L'investissement total devrait créer 565 emplois chez Pratt & Whitney dans ses trois installations au Québec, incluant les deux de la rive Sud de Montréal.

L'embauche des 325 emplois prévus pour la nouvelle usine de Mirabel devrait commencer l'an prochain et s'accélérer au fur et à mesure que l'entreprise obtiendra les certifications requises pour les moteurs, d'ici 2011.

La production des avions de la Série C devrait quant à elle commencer en 2013. La construction des moteurs de la famille PW800 débutera un an plus tard.

Le porte-parole de Bombardier, Marc Duchesne, a pour sa part estimé que la décision de Pratt & Whitney de construire le moteur «tout juste à nos côtés est un signe très positif pour nous».

Le géant du transport est pour sa part à la recherche de 600 professionnels, principalement des ingénieurs, ainsi qu'une centaine d'employés d'atelier. Lorsque la production de Série C atteindra son sommet en 2017, la compagnie d'attend à ajouter quelque 3500 emplois directs à son effectif.

Le ministre québécois du Développement économique, Raymond Bachand, s'est dit confiant que Pratt & Whitney et Bombardier pourront trouver la main-d'oeuvre dont ils auront besoin.

«Quand Bombardier a annoncé sa Série C cet été, dans les deux semaines qui ont suivi, le nombre d'inscriptions dans les écoles d'aéronautique a augmenté», a dit le ministre Bachand.

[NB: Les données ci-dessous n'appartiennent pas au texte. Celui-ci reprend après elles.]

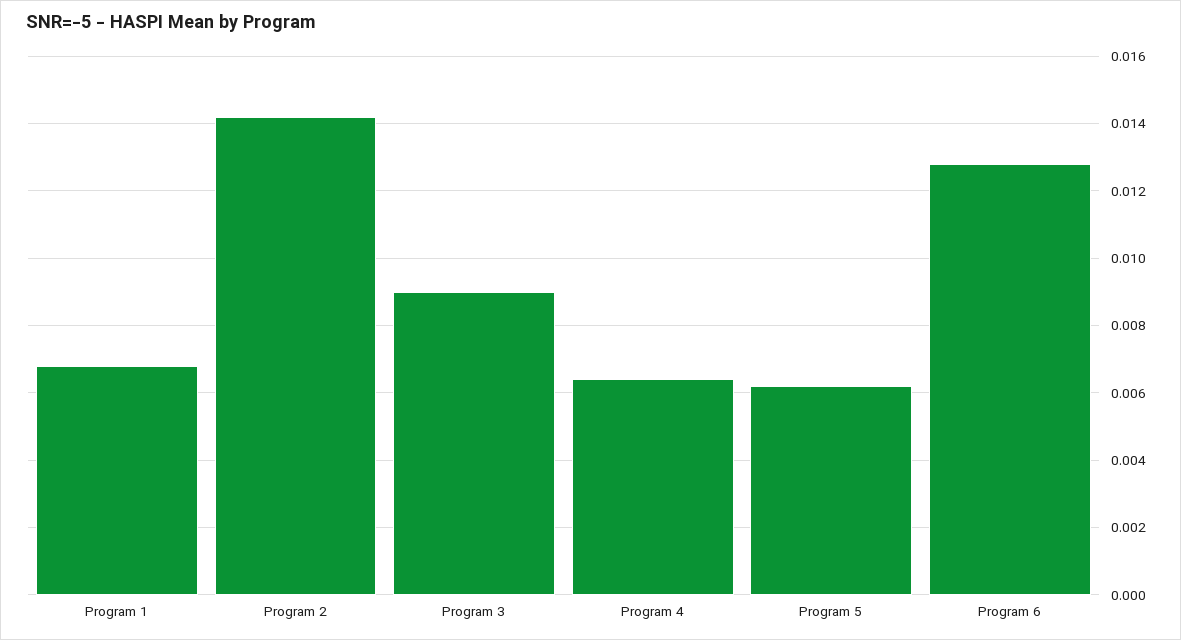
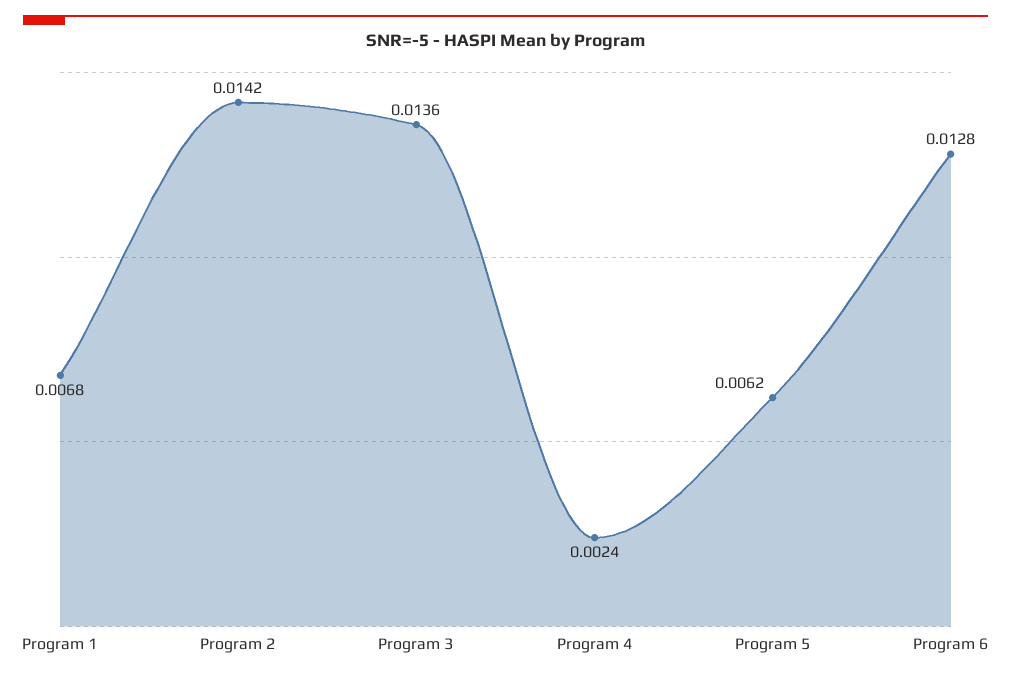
Program 3: 0.009 -> 0.0136
Program 4: 0.0065 -> 0.0024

«Les jeunes d'aujourd'hui, ils regardent parfois les nouvelles disant que les compagnies aériennes vont mal, puis ils délaissent un secteur en oubliant que la fabrication et l'ensemble de la grappe aéronautique vont très bien», a-t-il ajouté.

Bombardier a annoncé la semaine dernière son intention d'embaucher quelque 200 des 800 travailleurs prévus pour son usine de Belfast, en Irlande du Nord, où seront construites les ailes des appareils de la Série C. Le fuselage sera construit en Chine par China Aviation Industry Corp. I (AVIC1).

L'action de Bombardier a reculé lundi de 49 cents, soit 10,7 %, pour clôturer à 4,10 $ à la Bourse de Toronto.